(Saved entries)
+ + + + +
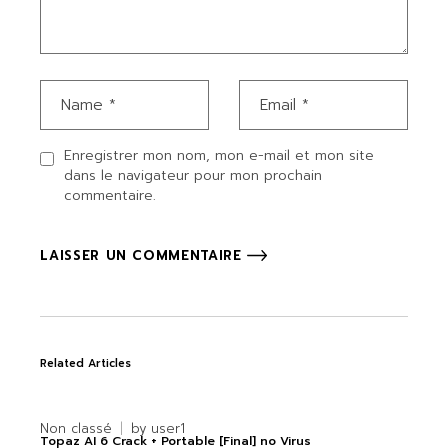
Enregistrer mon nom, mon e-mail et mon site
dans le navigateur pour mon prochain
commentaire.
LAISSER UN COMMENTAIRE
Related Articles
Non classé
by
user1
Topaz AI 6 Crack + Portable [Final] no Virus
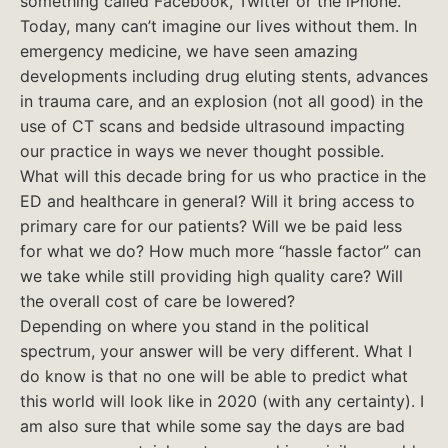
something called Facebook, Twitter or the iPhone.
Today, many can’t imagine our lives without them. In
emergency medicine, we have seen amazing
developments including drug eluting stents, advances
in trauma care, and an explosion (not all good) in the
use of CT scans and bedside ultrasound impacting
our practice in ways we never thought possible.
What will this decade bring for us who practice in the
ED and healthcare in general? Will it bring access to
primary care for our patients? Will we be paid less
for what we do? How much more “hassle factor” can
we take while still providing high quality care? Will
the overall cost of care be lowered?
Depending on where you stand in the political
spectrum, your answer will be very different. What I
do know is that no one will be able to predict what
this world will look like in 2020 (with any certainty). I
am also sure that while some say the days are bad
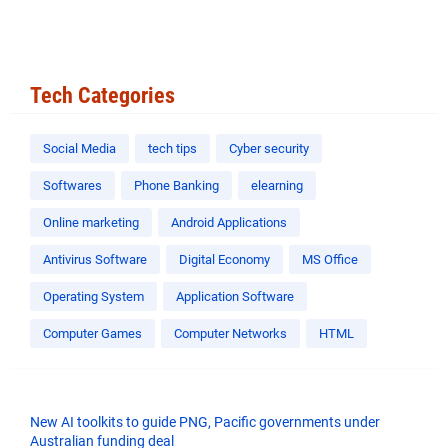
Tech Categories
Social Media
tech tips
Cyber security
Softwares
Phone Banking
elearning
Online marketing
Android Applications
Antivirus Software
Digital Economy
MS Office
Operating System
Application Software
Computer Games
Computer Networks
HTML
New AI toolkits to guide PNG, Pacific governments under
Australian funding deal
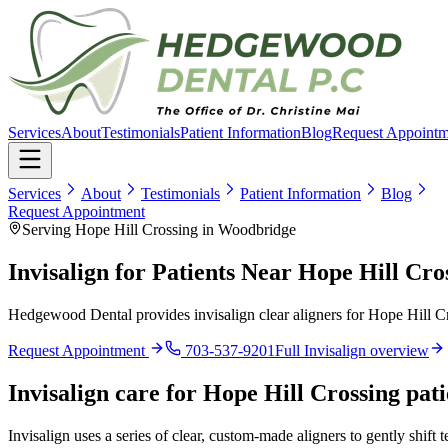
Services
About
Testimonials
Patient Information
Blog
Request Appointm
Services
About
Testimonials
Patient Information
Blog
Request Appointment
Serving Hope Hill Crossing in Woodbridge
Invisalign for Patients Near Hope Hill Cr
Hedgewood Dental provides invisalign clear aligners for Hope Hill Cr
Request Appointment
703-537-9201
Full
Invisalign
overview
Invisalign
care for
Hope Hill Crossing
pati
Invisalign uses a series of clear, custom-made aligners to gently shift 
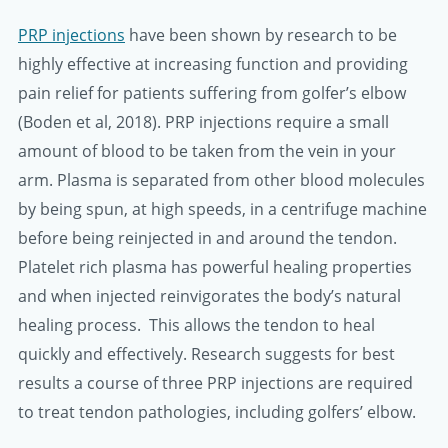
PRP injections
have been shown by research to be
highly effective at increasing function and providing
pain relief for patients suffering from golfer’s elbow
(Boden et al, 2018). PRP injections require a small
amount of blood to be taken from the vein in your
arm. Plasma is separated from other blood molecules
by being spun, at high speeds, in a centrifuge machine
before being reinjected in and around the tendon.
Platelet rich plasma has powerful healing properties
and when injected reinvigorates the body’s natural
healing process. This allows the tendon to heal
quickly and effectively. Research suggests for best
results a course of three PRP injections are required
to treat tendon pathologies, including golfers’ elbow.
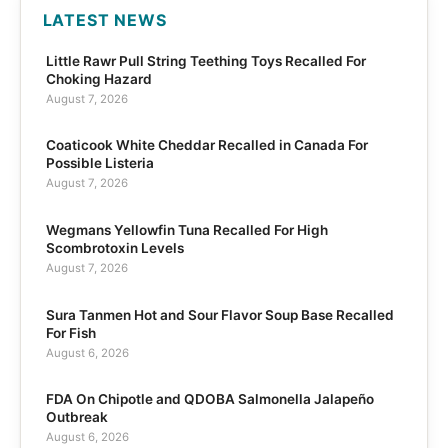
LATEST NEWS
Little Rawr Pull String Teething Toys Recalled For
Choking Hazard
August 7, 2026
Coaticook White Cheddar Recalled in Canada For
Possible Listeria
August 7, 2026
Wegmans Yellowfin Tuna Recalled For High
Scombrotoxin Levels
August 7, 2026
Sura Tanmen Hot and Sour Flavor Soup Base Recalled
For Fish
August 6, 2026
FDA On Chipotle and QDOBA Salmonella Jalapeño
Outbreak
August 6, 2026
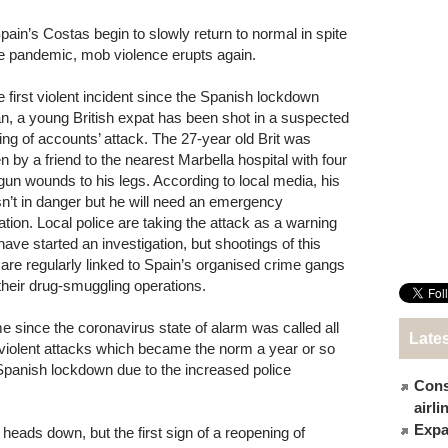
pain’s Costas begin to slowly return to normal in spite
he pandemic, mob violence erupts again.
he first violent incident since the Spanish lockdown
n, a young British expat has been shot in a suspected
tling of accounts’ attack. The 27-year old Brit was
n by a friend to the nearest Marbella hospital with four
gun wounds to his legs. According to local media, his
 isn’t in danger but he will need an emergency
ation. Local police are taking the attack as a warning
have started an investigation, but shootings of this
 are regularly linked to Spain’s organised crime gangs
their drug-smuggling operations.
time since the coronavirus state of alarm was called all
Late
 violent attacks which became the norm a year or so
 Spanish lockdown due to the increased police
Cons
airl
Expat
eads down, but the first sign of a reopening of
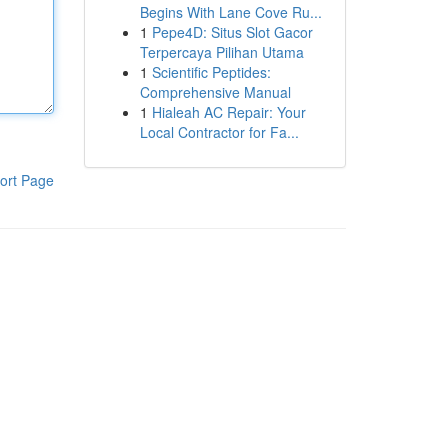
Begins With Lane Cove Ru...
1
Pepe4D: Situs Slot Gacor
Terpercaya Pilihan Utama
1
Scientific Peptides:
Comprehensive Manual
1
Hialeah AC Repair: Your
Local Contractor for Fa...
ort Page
+ + + + +
- **WHAT TO WORK ON**
Your copy of the data above should match it exactly, apart from the images.

- **EXERCISE RESPONSE**
Enregistrer mon nom, mon e-mail et mon site
dans le navigateur pour mon prochain
commentaire.
LAISSER UN COMMENTAIRE
Related Articles
Non classé
by
user1
Topaz AI 6 Crack + Portable [Final] no Virus
something called Facebook, Twitter or the iPhone.
Today, many can’t imagine our lives without them. In
emergency medicine, we have seen amazing
developments including drug eluting stents, advances
in trauma care, and an explosion (not all good) in the
use of CT scans and bedside ultrasound impacting
our practice in ways we never thought possible.
What will this decade bring for us who practice in the
ED and healthcare in general? Will it bring access to
primary care for our patients? Will we be paid less
for what we do? How much more “hassle factor” can
we take while still providing high quality care? Will
the overall cost of care be lowered?
Depending on where you stand in the political
spectrum, your answer will be very different. What I
do know is that no one will be able to predict what
this world will look like in 2020 (with any certainty). I
am also sure that while some say the days are bad
Tech Categories
Social Media
tech tips
Cyber security
Softwares
Phone Banking
elearning
Online marketing
Android Applications
Antivirus Software
Digital Economy
MS Office
Operating System
Application Software
Computer Games
Computer Networks
HTML
New AI toolkits to guide PNG, Pacific governments under
Australian funding deal
Services
About
Testimonials
Patient Information
Blog
Request Appointm
Services
About
Testimonials
Patient Information
Blog
Request Appointment
Serving Hope Hill Crossing in Woodbridge
Invisalign for Patients Near Hope Hill Cr
Hedgewood Dental provides invisalign clear aligners for Hope Hill Cr
Request Appointment
703-537-9201
Full
Invisalign
overview
Invisalign
care for
Hope Hill Crossing
pati
Invisalign uses a series of clear, custom-made aligners to gently shift 
PRP injections
have been shown by research to be
highly effective at increasing function and providing
pain relief for patients suffering from golfer’s elbow
(Boden et al, 2018). PRP injections require a small
amount of blood to be taken from the vein in your
arm. Plasma is separated from other blood molecules
by being spun, at high speeds, in a centrifuge machine
before being reinjected in and around the tendon.
Platelet rich plasma has powerful healing properties
and when injected reinvigorates the body’s natural
healing process. This allows the tendon to heal
quickly and effectively. Research suggests for best
results a course of three PRP injections are required
to treat tendon pathologies, including golfers’ elbow.
LATEST NEWS
Little Rawr Pull String Teething Toys Recalled For
Choking Hazard
August 7, 2026
Coaticook White Cheddar Recalled in Canada For
Possible Listeria
August 7, 2026
Wegmans Yellowfin Tuna Recalled For High
Scombrotoxin Levels
August 7, 2026
Sura Tanmen Hot and Sour Flavor Soup Base Recalled
For Fish
August 6, 2026
FDA On Chipotle and QDOBA Salmonella Jalapeño
Outbreak
August 6, 2026
pain’s Costas begin to slowly return to normal in spite
he pandemic, mob violence erupts again.
he first violent incident since the Spanish lockdown
n, a young British expat has been shot in a suspected
tling of accounts’ attack. The 27-year old Brit was
n by a friend to the nearest Marbella hospital with four
gun wounds to his legs. According to local media, his
 isn’t in danger but he will need an emergency
ation. Local police are taking the attack as a warning
have started an investigation, but shootings of this
 are regularly linked to Spain’s organised crime gangs
their drug-smuggling operations.
time since the coronavirus state of alarm was called all
Late
 violent attacks which became the norm a year or so
 Spanish lockdown due to the increased police
Cons
airl
Expat
eads down, but the first sign of a reopening of
Begins With Lane Cove Ru...
1
Pepe4D: Situs Slot Gacor
Terpercaya Pilihan Utama
1
Scientific Peptides:
Comprehensive Manual
1
Hialeah AC Repair: Your
Local Contractor for Fa...
ort Page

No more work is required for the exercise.